Their trademark is a pair of pajamas. That’s why, when we ask them to come to the photo shoot in the clothes they feel most comfortable in, they bring two identical pajamas for a change of wardrobe. “As we don’t have an office, we meet by video call. Or at each other’s houses. And going dressed like this is the most comfortable,” explains Iciar Ventepan (Madrid, 21 years old). Together with Flavia Forni (Stuttgart, Germany, 26), she is the creator of Cia La Peatonal, a theatre company created a year ago. “We have the joke that we are two business women: “We act, we direct, we produce…”, reiterates Forni. And more than a joke, it is a reality. They do it all. Now they are celebrating their most recent success: their first own production, I’m hungry, it’s Thursday, will be part of the Lara Theatre’s programme until 12 September.
Her devotion to theatre began very early. Ventepan had already dabbled in the creative world: she wrote and painted. And that artistic vein was magnified at the age of 14, when she joined the youth group of the Réplika theatre school. “I knew that was what I wanted to dedicate my life to.” Forni’s path was different. Her parents—he was from Madrid, she was Italian—were classical dancers at the Stuttgart Ballet, in Germany, where they met. “I lived there for eight months. Then we moved to San Lorenzo de El Escorial and, since I was very little, my parents wanted to try out if dance was for me,” she says. It went wrong. “I liked the stage, but dancing wasn’t for me.” And, like her partner in La Peatonal, she joined Réplika.
Forni graduated from theatre school in 2020, in the midst of a pandemic environment that almost seems like an illusion of a dystopian past. And, like many students at the time, she set out on a path without a clear future and with more doubts than solutions. “When you do a conventional degree it is different. You do a degree, then a master’s degree or a competitive exam… You know what the path is to get a job. In the theatre, no,” she says. She knows this well: while she was studying theatre she studied Modern Languages and Literature at the UCM.

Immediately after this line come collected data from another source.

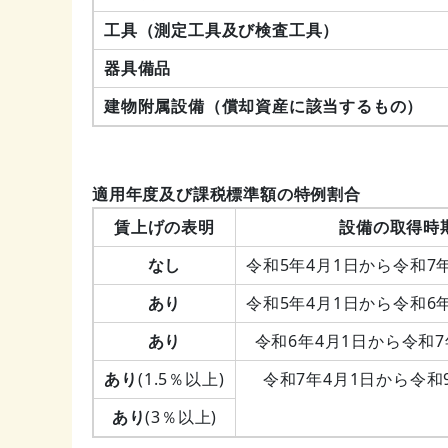
工具（測定工具及び検査工具）
器具備品
建物附属設備（償却資産に該当するもの）
適用年度及び課税標準額の特例割合
賃上げの表明
設備の取得時
なし
令和5年4月1日から令和
あり
令和5年4月1日から令和
あり
令和6年4月1日から令和
あり
(1.5％以上)
令和7年4月1日から令和9
あり
(3％以上)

Ventepan started out in Audiovisual Communication, but left to focus on theatre. Several jobs complete her CV: assistant in an audiovisual production company, waitress or administrator. But she always combined it with the performing arts: with the production of other works or her own or as an actress. All of them, as is often the case with young people, emerging.
Federico García Lorca was the one who brought them together. In 2020, when Forni was beginning the final stretch of her studies at Réplika, she participated in a production by the author. “I was fascinated by his interpretation,” recalls Ventepan, who was in the audience. Although it was not until 2023 that their paths joined. Ventepan called her. Forni did not hesitate. They met in a café. They were not wearing pajamas. Both had written down everything they needed to create Cia La Peatonal: the registration data, which could not be registered as a company, but as an association due to the capital they had (they did not turn to their parents for endorsement)…
In the summer of 2023, La Peatonal was born, and it did so with I’m hungry it’s Thursdaya text by Flavia Forni that is based on her experiences with the breakup of friendships. “My friends have broken my heart more than my partners,” says the author. And that is what this production is about: assessing whether the bond is worth it or not despite the time through the friendship of Fran (Flavia Forni) and Aris (Asier Albertos), and which can be seen every Thursday at 10:00 p.m. at the Lara theater until September 12.
I’m hungry it’s Thursday It premiered at the AZarte hall in Madrid in September last year, and its success led to it being extended for a month. Shortly afterwards they also presented Fuck and win and A game of ping pong. And in February 2025 it will arrive White marriage, a production based on a text by Polish playwright Tadeusz Rozewicz about sex and discovery. It is now being re-released I’m hungry, it’s Thursday. Forni tells how, “in an almost impulsive attack,” in March he wrote an email to the programmers of the Lara theater talking about his first written production. He hit the mark.
In April, success came again: they participated in the Mutis Emerging Theatre Festival in Barcelona, where they were awarded the best play and best direction (this award went to their partner in the company, Jaime Cano). And in November they will present I’m hungry it’s thursday in book format at the International Theatre Book Fair, at the National Drama Centre (CDN).
The question arises: is it worth maintaining a friendship? “Over time, no. People change. Sometimes it is not worth being friends with someone you have been with for 15 years. Sometimes the bond is stronger with someone you have known for a year.” Ventepan says, almost involuntarily looking at Forni. They are proof of that bond.